Look through the records below for the line with "93: (167, 515)" and the line with "169: (468, 296)", then return those lines and all lines between, exactly.

---- Records for this exercise

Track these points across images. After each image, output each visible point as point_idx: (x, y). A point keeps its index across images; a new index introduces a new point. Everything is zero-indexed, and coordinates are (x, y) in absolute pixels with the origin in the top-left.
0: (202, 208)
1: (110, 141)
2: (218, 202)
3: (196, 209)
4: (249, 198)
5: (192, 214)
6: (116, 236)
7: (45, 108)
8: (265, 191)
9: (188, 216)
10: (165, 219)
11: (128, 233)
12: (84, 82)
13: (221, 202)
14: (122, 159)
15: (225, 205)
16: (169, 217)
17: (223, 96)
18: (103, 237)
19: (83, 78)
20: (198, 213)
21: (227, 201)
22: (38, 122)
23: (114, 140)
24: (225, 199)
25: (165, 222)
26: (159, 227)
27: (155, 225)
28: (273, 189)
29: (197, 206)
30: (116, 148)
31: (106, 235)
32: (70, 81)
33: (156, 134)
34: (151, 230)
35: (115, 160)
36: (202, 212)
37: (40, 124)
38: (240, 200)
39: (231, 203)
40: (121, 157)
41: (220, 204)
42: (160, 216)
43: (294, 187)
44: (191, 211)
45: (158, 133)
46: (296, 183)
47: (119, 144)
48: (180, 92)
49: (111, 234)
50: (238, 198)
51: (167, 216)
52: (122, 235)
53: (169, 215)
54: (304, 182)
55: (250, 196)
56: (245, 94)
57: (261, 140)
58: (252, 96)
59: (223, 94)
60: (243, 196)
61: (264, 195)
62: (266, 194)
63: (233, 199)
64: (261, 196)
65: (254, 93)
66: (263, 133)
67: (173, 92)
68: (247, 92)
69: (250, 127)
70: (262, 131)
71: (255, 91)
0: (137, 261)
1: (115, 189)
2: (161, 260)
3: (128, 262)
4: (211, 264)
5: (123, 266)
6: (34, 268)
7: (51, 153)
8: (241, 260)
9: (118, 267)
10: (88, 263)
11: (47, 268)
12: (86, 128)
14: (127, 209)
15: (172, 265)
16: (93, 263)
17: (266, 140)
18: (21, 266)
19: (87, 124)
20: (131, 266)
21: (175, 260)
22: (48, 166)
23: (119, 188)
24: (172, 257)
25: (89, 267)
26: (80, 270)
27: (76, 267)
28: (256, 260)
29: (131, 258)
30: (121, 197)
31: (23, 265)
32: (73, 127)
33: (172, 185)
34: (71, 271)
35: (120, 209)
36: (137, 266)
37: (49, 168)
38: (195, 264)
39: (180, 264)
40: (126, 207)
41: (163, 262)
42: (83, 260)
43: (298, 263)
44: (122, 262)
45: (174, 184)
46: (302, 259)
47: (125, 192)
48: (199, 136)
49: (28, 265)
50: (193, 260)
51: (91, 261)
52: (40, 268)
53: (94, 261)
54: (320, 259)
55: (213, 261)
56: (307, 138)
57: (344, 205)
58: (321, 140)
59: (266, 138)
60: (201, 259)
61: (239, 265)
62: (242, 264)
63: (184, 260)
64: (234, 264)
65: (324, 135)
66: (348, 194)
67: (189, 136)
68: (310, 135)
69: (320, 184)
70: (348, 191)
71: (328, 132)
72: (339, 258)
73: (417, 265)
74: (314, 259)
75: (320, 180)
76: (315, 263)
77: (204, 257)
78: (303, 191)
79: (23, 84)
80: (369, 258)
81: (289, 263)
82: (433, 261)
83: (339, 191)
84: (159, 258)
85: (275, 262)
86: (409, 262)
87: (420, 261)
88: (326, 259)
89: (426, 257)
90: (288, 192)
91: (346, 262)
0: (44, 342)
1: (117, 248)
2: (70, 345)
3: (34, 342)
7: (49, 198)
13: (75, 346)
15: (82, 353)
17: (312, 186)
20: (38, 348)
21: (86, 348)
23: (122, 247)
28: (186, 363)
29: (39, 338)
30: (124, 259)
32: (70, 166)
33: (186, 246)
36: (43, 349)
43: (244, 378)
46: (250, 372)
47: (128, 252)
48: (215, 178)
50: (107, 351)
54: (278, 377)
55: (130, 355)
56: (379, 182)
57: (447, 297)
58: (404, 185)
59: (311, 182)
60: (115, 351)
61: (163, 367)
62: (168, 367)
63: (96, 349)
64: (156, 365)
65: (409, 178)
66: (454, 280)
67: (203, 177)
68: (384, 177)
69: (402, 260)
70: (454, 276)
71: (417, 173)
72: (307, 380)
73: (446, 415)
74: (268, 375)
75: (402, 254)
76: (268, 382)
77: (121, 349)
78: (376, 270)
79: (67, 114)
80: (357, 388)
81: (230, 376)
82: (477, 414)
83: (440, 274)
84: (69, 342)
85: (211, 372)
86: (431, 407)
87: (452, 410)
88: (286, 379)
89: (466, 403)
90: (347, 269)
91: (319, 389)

--------
---- Records for this exercise

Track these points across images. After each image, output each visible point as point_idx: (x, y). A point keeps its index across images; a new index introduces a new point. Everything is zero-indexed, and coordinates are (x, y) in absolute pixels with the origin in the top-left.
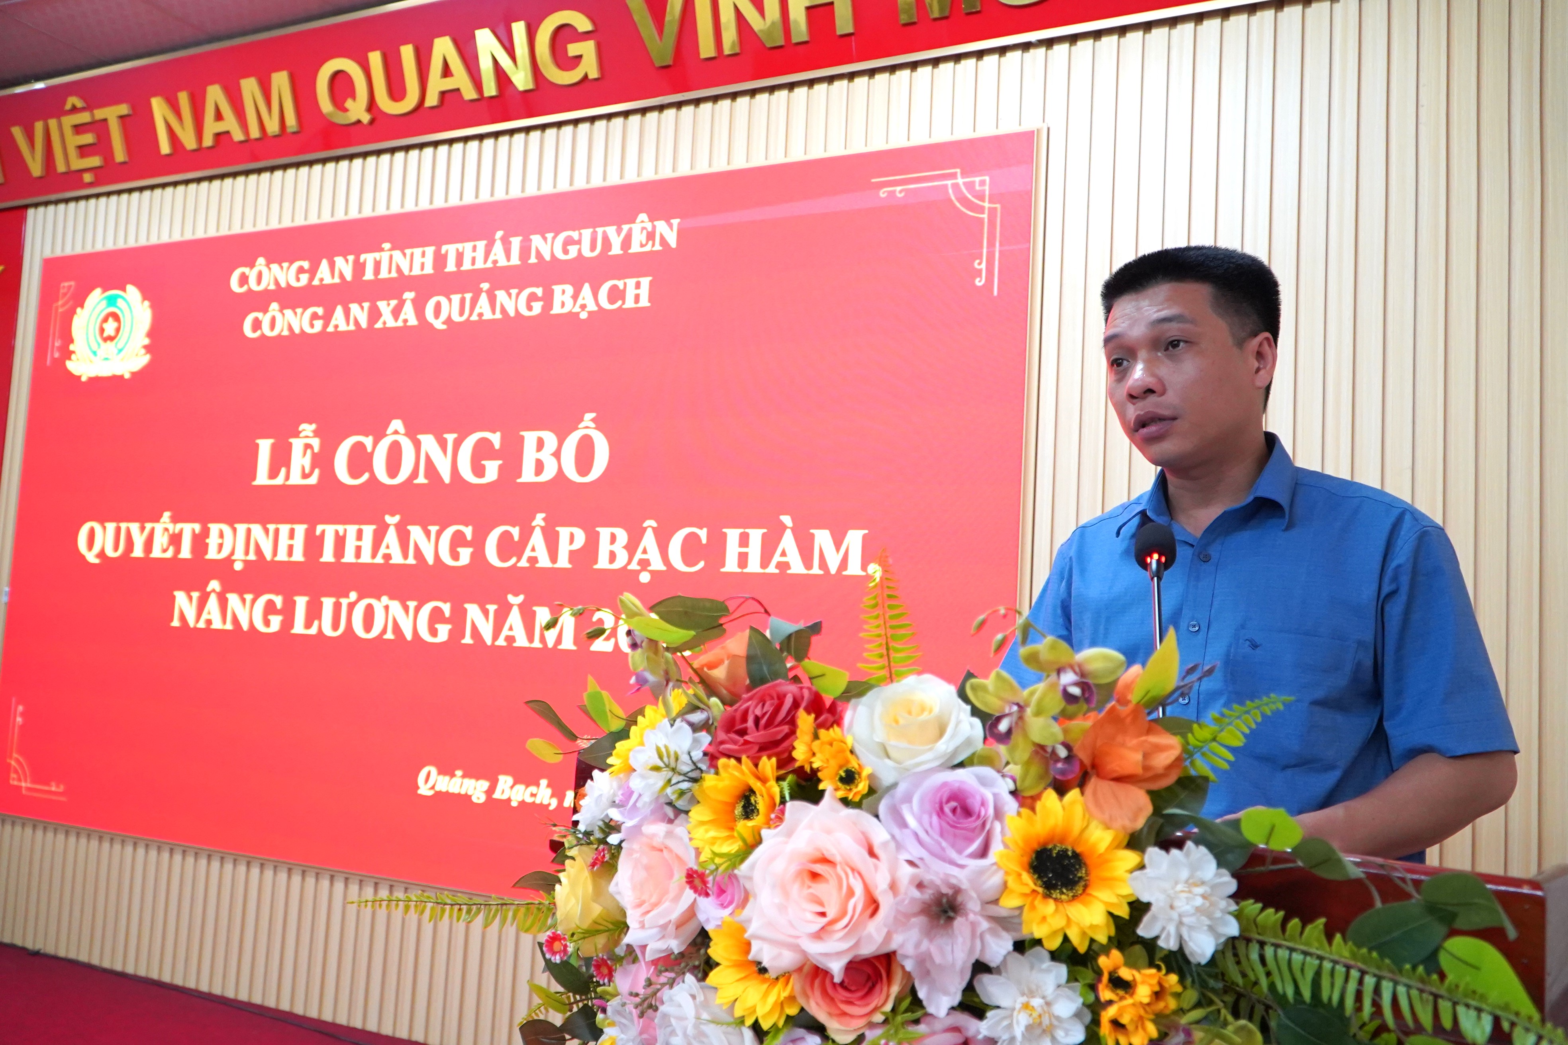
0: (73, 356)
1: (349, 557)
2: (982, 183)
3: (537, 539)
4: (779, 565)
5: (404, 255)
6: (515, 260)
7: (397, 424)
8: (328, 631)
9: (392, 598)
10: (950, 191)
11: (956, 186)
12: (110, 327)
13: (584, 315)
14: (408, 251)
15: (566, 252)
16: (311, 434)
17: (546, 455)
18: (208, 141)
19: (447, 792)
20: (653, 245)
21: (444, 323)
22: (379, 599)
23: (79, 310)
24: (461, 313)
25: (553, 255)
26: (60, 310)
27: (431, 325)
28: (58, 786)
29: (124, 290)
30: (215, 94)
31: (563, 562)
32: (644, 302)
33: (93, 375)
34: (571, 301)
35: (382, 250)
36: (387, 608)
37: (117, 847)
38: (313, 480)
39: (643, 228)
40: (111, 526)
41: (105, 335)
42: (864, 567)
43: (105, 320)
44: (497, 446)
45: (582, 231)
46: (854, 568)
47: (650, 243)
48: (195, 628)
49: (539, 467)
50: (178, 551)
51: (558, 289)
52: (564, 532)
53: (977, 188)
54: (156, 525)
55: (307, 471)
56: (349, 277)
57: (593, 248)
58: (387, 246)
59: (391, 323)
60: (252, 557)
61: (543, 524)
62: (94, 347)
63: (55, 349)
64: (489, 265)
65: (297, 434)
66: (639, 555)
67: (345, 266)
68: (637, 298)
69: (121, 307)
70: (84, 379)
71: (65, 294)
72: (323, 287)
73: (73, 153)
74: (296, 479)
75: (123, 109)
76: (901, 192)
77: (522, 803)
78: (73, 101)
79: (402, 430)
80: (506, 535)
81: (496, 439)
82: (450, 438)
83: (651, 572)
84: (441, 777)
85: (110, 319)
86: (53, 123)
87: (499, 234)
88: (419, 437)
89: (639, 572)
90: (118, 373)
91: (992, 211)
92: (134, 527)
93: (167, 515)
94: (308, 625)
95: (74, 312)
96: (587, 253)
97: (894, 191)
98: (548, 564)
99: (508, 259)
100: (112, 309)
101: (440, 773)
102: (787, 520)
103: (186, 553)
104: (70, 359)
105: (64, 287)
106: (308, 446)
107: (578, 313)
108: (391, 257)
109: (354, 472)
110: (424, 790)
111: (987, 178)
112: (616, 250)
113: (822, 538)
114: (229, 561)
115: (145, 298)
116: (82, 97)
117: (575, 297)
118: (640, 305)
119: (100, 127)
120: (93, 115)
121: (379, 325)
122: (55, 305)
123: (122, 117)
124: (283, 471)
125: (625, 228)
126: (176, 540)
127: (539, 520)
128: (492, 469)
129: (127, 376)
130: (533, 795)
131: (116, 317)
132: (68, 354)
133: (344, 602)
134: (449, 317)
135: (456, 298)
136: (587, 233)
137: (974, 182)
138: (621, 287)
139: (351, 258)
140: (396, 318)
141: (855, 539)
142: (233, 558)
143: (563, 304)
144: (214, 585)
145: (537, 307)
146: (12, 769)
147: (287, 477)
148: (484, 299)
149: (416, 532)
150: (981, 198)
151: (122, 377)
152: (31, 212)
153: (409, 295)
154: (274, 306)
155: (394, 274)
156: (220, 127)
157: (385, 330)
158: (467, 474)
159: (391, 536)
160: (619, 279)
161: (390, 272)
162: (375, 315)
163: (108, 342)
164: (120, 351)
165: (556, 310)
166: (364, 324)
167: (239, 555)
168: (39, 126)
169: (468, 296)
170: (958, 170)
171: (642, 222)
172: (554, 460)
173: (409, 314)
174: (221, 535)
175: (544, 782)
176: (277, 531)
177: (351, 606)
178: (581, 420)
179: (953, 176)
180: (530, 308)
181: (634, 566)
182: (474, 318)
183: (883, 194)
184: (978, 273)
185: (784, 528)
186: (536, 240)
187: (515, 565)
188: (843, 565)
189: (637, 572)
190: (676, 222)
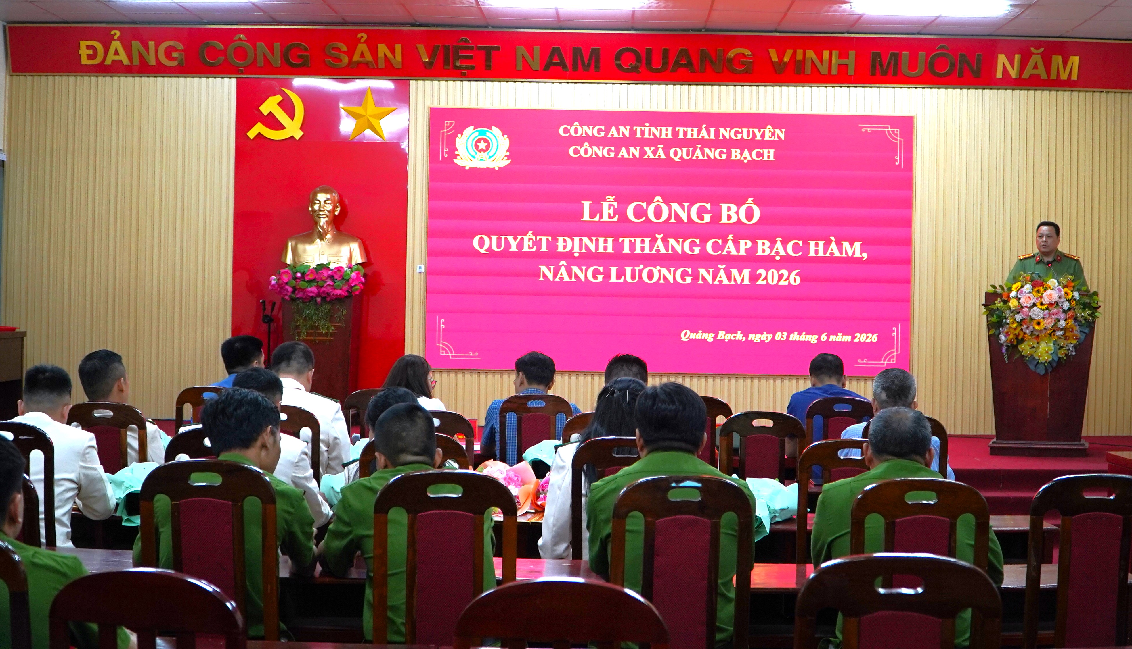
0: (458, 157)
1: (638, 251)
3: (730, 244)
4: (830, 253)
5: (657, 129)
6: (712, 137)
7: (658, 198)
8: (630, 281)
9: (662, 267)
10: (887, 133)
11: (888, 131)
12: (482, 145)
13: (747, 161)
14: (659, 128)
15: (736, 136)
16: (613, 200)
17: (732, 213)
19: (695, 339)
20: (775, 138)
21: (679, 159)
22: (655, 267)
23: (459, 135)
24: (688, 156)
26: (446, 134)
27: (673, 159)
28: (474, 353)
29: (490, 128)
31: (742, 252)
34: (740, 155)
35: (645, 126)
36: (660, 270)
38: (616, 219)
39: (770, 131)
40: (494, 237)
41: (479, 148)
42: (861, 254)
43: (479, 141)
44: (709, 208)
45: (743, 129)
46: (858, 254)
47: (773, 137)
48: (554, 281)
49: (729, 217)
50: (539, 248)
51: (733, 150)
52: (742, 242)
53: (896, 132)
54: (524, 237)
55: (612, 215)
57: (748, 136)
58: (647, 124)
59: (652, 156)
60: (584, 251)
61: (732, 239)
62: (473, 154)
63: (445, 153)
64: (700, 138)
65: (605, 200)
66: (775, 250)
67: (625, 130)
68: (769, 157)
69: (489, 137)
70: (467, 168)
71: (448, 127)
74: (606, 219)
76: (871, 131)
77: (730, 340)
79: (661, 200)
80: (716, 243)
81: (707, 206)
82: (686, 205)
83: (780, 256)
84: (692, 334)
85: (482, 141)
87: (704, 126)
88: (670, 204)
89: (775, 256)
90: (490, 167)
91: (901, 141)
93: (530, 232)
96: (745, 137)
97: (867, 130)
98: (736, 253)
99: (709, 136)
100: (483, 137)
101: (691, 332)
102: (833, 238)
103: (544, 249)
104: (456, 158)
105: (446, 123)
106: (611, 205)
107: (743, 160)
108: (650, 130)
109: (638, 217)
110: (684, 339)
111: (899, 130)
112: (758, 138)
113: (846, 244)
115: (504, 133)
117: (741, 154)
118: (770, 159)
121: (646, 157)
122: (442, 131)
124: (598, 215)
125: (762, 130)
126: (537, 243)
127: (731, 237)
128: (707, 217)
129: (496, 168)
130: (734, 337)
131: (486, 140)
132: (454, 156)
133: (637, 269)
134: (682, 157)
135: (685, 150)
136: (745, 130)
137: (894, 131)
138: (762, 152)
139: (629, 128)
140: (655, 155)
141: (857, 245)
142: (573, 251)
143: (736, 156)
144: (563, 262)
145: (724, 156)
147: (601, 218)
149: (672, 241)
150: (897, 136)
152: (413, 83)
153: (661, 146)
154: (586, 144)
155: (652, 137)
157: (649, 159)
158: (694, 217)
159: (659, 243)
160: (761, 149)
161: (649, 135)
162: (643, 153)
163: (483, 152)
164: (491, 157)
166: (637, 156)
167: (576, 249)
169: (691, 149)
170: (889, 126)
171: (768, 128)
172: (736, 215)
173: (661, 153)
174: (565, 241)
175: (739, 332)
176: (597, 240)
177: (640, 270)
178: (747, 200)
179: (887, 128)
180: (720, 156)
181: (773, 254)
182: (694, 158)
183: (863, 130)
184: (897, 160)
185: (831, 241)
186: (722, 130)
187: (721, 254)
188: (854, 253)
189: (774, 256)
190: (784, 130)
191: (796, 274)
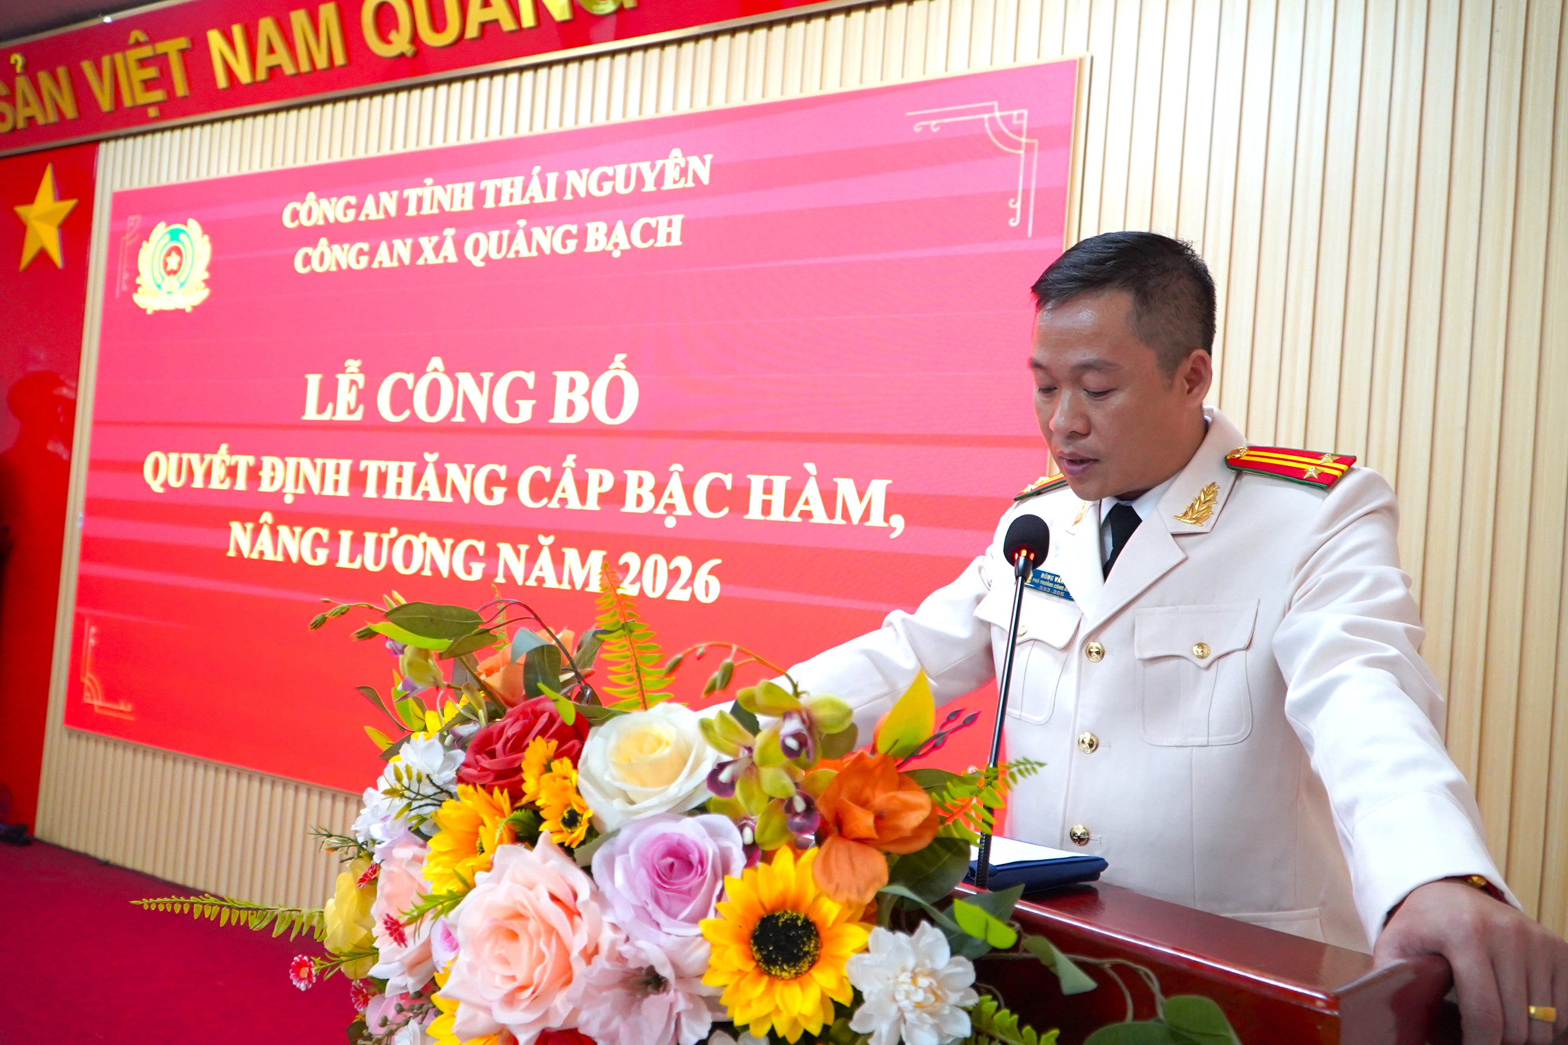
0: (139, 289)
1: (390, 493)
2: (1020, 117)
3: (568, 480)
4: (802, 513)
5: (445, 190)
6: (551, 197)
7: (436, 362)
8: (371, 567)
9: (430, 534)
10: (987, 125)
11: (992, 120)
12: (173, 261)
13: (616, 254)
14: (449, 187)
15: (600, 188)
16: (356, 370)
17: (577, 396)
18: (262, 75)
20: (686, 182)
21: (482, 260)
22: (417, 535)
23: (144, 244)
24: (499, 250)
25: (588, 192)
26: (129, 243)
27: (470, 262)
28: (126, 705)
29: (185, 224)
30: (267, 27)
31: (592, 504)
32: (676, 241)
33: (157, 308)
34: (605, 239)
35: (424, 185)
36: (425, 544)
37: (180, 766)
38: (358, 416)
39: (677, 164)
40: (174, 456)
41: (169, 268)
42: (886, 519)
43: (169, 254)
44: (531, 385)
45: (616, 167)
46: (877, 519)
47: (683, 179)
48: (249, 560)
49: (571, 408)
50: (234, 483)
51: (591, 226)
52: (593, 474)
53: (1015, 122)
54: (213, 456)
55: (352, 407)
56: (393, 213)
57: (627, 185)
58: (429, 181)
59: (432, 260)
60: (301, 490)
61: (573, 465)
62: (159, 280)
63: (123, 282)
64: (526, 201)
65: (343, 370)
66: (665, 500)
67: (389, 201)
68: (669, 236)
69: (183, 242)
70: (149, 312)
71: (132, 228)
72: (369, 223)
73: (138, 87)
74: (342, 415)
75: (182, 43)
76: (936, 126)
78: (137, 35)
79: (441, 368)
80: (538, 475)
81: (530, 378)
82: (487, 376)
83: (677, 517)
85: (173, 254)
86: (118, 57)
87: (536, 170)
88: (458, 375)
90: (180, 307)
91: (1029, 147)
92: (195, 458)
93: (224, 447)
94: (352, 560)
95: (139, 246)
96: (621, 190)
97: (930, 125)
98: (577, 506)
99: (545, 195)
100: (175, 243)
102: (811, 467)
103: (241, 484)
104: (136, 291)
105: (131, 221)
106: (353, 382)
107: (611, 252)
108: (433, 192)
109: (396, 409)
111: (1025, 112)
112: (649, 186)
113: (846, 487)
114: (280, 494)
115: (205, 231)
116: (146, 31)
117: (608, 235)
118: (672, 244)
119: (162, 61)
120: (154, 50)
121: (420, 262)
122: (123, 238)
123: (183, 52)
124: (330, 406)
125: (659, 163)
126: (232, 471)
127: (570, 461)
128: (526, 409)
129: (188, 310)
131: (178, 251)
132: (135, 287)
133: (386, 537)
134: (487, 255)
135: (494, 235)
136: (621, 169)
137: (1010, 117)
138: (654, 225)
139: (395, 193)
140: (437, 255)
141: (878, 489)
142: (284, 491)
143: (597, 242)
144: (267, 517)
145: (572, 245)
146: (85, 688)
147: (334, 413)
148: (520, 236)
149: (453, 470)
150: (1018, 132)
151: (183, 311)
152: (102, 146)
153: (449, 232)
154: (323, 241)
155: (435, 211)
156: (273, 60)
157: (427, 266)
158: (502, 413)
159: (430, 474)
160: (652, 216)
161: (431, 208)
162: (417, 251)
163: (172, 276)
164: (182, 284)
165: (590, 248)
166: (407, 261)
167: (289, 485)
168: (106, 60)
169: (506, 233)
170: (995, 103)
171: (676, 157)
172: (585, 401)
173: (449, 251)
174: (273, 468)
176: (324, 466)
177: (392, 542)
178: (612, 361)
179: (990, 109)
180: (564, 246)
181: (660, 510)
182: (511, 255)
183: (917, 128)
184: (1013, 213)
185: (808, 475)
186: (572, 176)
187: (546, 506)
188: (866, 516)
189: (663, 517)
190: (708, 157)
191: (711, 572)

--------

■ Final answer
93: (167, 515)
94: (308, 625)
95: (74, 312)
96: (587, 253)
97: (894, 191)
98: (548, 564)
99: (508, 259)
100: (112, 309)
101: (440, 773)
102: (787, 520)
103: (186, 553)
104: (70, 359)
105: (64, 287)
106: (308, 446)
107: (578, 313)
108: (391, 257)
109: (354, 472)
110: (424, 790)
111: (987, 178)
112: (616, 250)
113: (822, 538)
114: (229, 561)
115: (145, 298)
116: (82, 97)
117: (575, 297)
118: (640, 305)
119: (100, 127)
120: (93, 115)
121: (379, 325)
122: (55, 305)
123: (122, 117)
124: (283, 471)
125: (625, 228)
126: (176, 540)
127: (539, 520)
128: (492, 469)
129: (127, 376)
130: (533, 795)
131: (116, 317)
132: (68, 354)
133: (344, 602)
134: (449, 317)
135: (456, 298)
136: (587, 233)
137: (974, 182)
138: (621, 287)
139: (351, 258)
140: (396, 318)
141: (855, 539)
142: (233, 558)
143: (563, 304)
144: (214, 585)
145: (537, 307)
146: (12, 769)
147: (287, 477)
148: (484, 299)
149: (416, 532)
150: (981, 198)
151: (122, 377)
152: (31, 212)
153: (409, 295)
154: (274, 306)
155: (394, 274)
156: (220, 127)
157: (385, 330)
158: (467, 474)
159: (391, 536)
160: (619, 279)
161: (390, 272)
162: (375, 315)
163: (108, 342)
164: (120, 351)
165: (556, 310)
166: (364, 324)
167: (239, 555)
168: (39, 126)
169: (468, 296)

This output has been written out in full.